Opinião

O Huambo de ouvir e falar (3)

Manuel Rui

Escritor

Tem vezes em que ficamos calados, a ouvir palavras poucas, por detrás dos olhares e sinais de mãos de crianças embrulhando a surpresa. Mas fica sempre uma infinidade de palavras por dizer, dando a impressão que o silêncio é o reduto dos nossos sentimentos. Depois a memória do esquecimento e as mensagens.

15/02/2024  Última atualização 06H10
"Viva Belinha, não entendi bem essa tua ida para a Caála?”

"Boa tarde tio como está.

Eu sou filha do Elísio Nunes fotógrafo e da Zulmira, sua prima filha do avô Maciste irmão do avô Américo, seu falecido pai. Sobre os parentes mestiços que foram viver para a Guiné não sei, a mãe nunca nos falou nisso. Aqueles meninos negros que lá estiveram no quarto do hotel são filhos do Wilson, filho do tio Celino, irmão da mãe. Têm muito orgulho no avô como lhe chamam, na escola não acreditam que são netos do autor da letra do nosso hino e agora com as fotografias e os livros vão-lhes subir no respeito.

O comboio piolho? Era um comboio familiar, porque os passageiros, operários para as oficinas, estudantes e outros. Viver na Caála é muito bom. Construi a minha casa, comecei a construir em 2013 e terminei em 2015, mudei-me para lá e foi difícil adaptar-me, vivemos de 2015 a 2022 à base de gerador, até que fomos abrangidos pela luz dos postes.

Foi muito difícil adaptar-me, mas agora, com a entrega da centralidade da Caála, Faustino Muteca, tudo ficou melhor já temos lojas próximas, escolas, creches, postos médicos, salões de beleza, etc. O meu marido tem uma carrinha e faz fretes.

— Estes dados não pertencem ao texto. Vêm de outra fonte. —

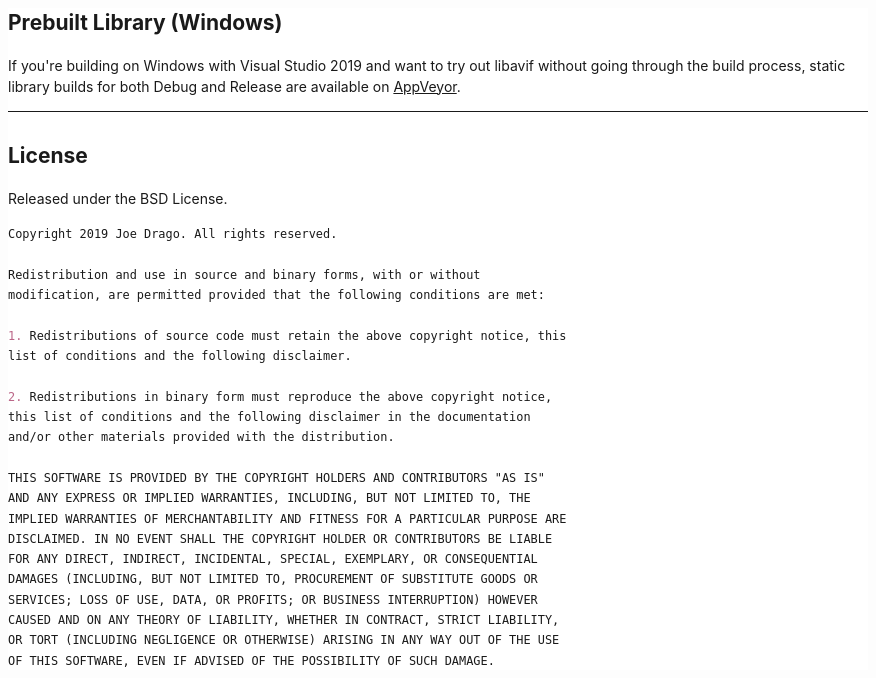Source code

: ## Prebuilt Library (Windows)

If you're building on Windows with Visual Studio 2019 and want to try out libavif without going through the build process, static library builds for both Debug and Release are available on [AppVeyor](https://ci.appveyor.com/project/louquillio/libavif).

---

## License

Released under the BSD License.

```markdown
Copyright 2019 Joe Drago. All rights reserved.

Redistribution and use in source and binary forms, with or without
modification, are permitted provided that the following conditions are met:

1. Redistributions of source code must retain the above copyright notice, this
list of conditions and the following disclaimer.

2. Redistributions in binary form must reproduce the above copyright notice,
this list of conditions and the following disclaimer in the documentation
and/or other materials provided with the distribution.

THIS SOFTWARE IS PROVIDED BY THE COPYRIGHT HOLDERS AND CONTRIBUTORS "AS IS"
AND ANY EXPRESS OR IMPLIED WARRANTIES, INCLUDING, BUT NOT LIMITED TO, THE
IMPLIED WARRANTIES OF MERCHANTABILITY AND FITNESS FOR A PARTICULAR PURPOSE ARE
DISCLAIMED. IN NO EVENT SHALL THE COPYRIGHT HOLDER OR CONTRIBUTORS BE LIABLE
FOR ANY DIRECT, INDIRECT, INCIDENTAL, SPECIAL, EXEMPLARY, OR CONSEQUENTIAL
DAMAGES (INCLUDING, BUT NOT LIMITED TO, PROCUREMENT OF SUBSTITUTE GOODS OR
SERVICES; LOSS OF USE, DATA, OR PROFITS; OR BUSINESS INTERRUPTION) HOWEVER
CAUSED AND ON ANY THEORY OF LIABILITY, WHETHER IN CONTRACT, STRICT LIABILITY,
OR TORT (INCLUDING NEGLIGENCE OR OTHERWISE) ARISING IN ANY WAY OUT OF THE USE
OF THIS SOFTWARE, EVEN IF ADVISED OF THE POSSIBILITY OF SUCH DAMAGE.
```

Para mim tornou-se melhor porque também estou a trabalhar numa fazenda que produz rosas. Beijinhos tio, te amo muito.”

"Manda-me o nome desses meninos. Quando eles levarem o jornal para a escola…lembro-me que lá no hotel iam vestidos como se fossem à igreja, sapato e meia. Diziam o nome baixinho e depois o apelido Monteiro, em voz mais alta.”

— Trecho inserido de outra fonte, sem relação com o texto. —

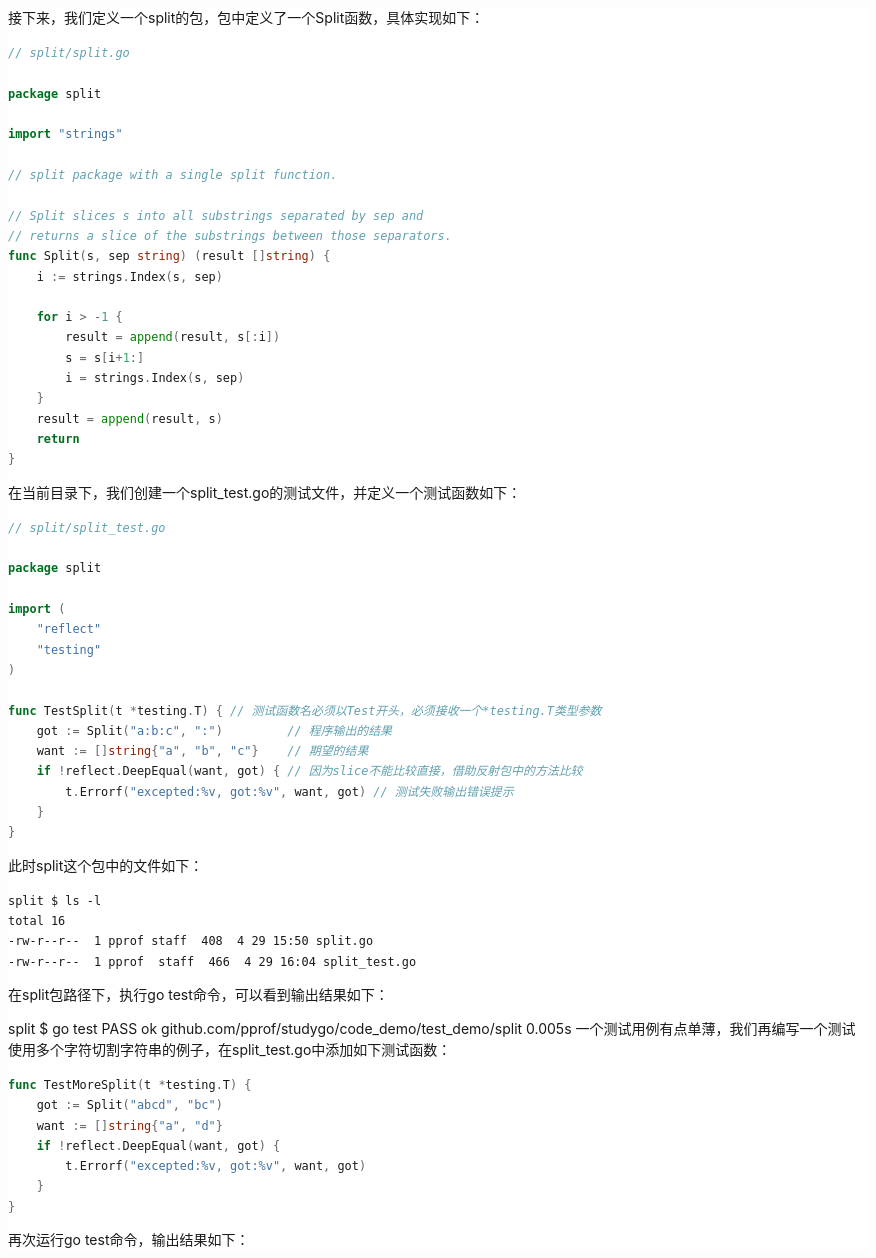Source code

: 接下来，我们定义一个split的包，包中定义了一个Split函数，具体实现如下：
```go
// split/split.go

package split

import "strings"

// split package with a single split function.

// Split slices s into all substrings separated by sep and
// returns a slice of the substrings between those separators.
func Split(s, sep string) (result []string) {
    i := strings.Index(s, sep)

    for i > -1 {
        result = append(result, s[:i])
        s = s[i+1:]
        i = strings.Index(s, sep)
    }
    result = append(result, s)
    return
}
```
在当前目录下，我们创建一个split_test.go的测试文件，并定义一个测试函数如下：
```go
// split/split_test.go

package split

import (
    "reflect"
    "testing"
)

func TestSplit(t *testing.T) { // 测试函数名必须以Test开头，必须接收一个*testing.T类型参数
    got := Split("a:b:c", ":")         // 程序输出的结果
    want := []string{"a", "b", "c"}    // 期望的结果
    if !reflect.DeepEqual(want, got) { // 因为slice不能比较直接，借助反射包中的方法比较
        t.Errorf("excepted:%v, got:%v", want, got) // 测试失败输出错误提示
    }
}
```
此时split这个包中的文件如下：

    split $ ls -l
    total 16
    -rw-r--r--  1 pprof staff  408  4 29 15:50 split.go
    -rw-r--r--  1 pprof  staff  466  4 29 16:04 split_test.go
在split包路径下，执行go test命令，可以看到输出结果如下：

split $ go test
PASS
ok      github.com/pprof/studygo/code_demo/test_demo/split       0.005s
一个测试用例有点单薄，我们再编写一个测试使用多个字符切割字符串的例子，在split_test.go中添加如下测试函数：
```go
func TestMoreSplit(t *testing.T) {
    got := Split("abcd", "bc")
    want := []string{"a", "d"}
    if !reflect.DeepEqual(want, got) {
        t.Errorf("excepted:%v, got:%v", want, got)
    }
}
```
再次运行go test命令，输出结果如下：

As mensagens emocionam-me mais do que as falas. E chegaram os nomes e idades.

"Tio, são sete aqui estão. Três têm a mesma idade porque são filhos de mães diferentes:

1- Paulo Alexandre Monteiro, 12 anos

2- Adélio Rosário Monteiro, 10 anos

3- Jorge Cláudio Monteiro, 10 anos

4- Misael Moreira Monteiro, 10 anos

5- Abimael Jeremias Monteiro, 8 anos

6- Emanuel Francisco Monteiro, 6 anos

7- Wilder Lucas Monteiro, 2 anos.”

"Belinha, estava a pensar em dois bois de lavrar terra. Comprava e alugavamos a quem quisesse charruar. Um boi custa quanto?”

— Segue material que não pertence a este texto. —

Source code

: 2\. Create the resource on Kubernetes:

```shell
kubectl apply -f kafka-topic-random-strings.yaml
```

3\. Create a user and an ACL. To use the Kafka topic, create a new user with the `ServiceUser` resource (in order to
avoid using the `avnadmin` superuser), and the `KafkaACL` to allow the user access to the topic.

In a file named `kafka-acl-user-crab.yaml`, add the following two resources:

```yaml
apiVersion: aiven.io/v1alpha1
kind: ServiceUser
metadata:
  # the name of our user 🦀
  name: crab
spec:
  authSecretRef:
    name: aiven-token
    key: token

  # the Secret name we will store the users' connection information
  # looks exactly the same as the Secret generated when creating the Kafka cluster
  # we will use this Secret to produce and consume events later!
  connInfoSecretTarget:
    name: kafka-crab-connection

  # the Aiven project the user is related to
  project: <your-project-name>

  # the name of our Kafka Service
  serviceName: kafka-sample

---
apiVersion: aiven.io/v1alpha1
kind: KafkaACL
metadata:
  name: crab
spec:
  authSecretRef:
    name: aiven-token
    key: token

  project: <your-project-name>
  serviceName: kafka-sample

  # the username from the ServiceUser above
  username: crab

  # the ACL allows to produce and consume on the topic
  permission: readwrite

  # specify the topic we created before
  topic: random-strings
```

"Tio, um boi custa 300.000 mas nem eu nem o meu marido e os filhos já crescidos percebemos de bois. Eu já sou avó. Mas vou saber.”

Maravilha. O tempo. A centralidade com o nome do meu amigo com quem andei a fazer comícios. Agora, vejo no jornal a imagem das obras do estádio do Mambroa. E no Carnaval, as meninas rainhas do milho da Caála ganharam. E vi na televisão o Carnaval no Huambo.

Meus netos, no adiantado da idade do vosso avô, não terei muito tempo para vos merecer. Mesmo assim, vamos segurar esse monumento que eu gosto muito. A máquina do comboio. Quem será o maquinista? A máquina não foi feita por nós. Nem pelos portugueses. Ficou nossa.

Vamos arranjar carruagens bonitas. Preparar farnel. Vamos todos até o Martins com uma térmica para comprar camarões, a Ixa que parece um espirito para paixão de poetas.

Vamos todos até a cabeça do porco a rir. Todos pelo amor e contra o ódio. Essa máquina sabe muita coisa. Puxou alegrias e tristezas e agora merece viajar nesta festa até ao mar.

Comecem a ensaiar as cantigas para alegrar a viagem para que ombela caída do céu nos toque no rosto e se misture com as nossas lágrimas pelo tempo que muitos de nós perdemos sem amar.

Vou numa carruagem com os sete Monteiros, o caçula de dois anos, vai no meu colo, os dois fazendo bolinhas de sabão que saem pela janela e depois se desfazem… como a vida.

Estou a escrever isto tentando dominar a emoção, olhando para o fundo da sala onde está a jarra do lindo ramo de rosas que a Belinha levou ao aeroporto. Estão a fenecer.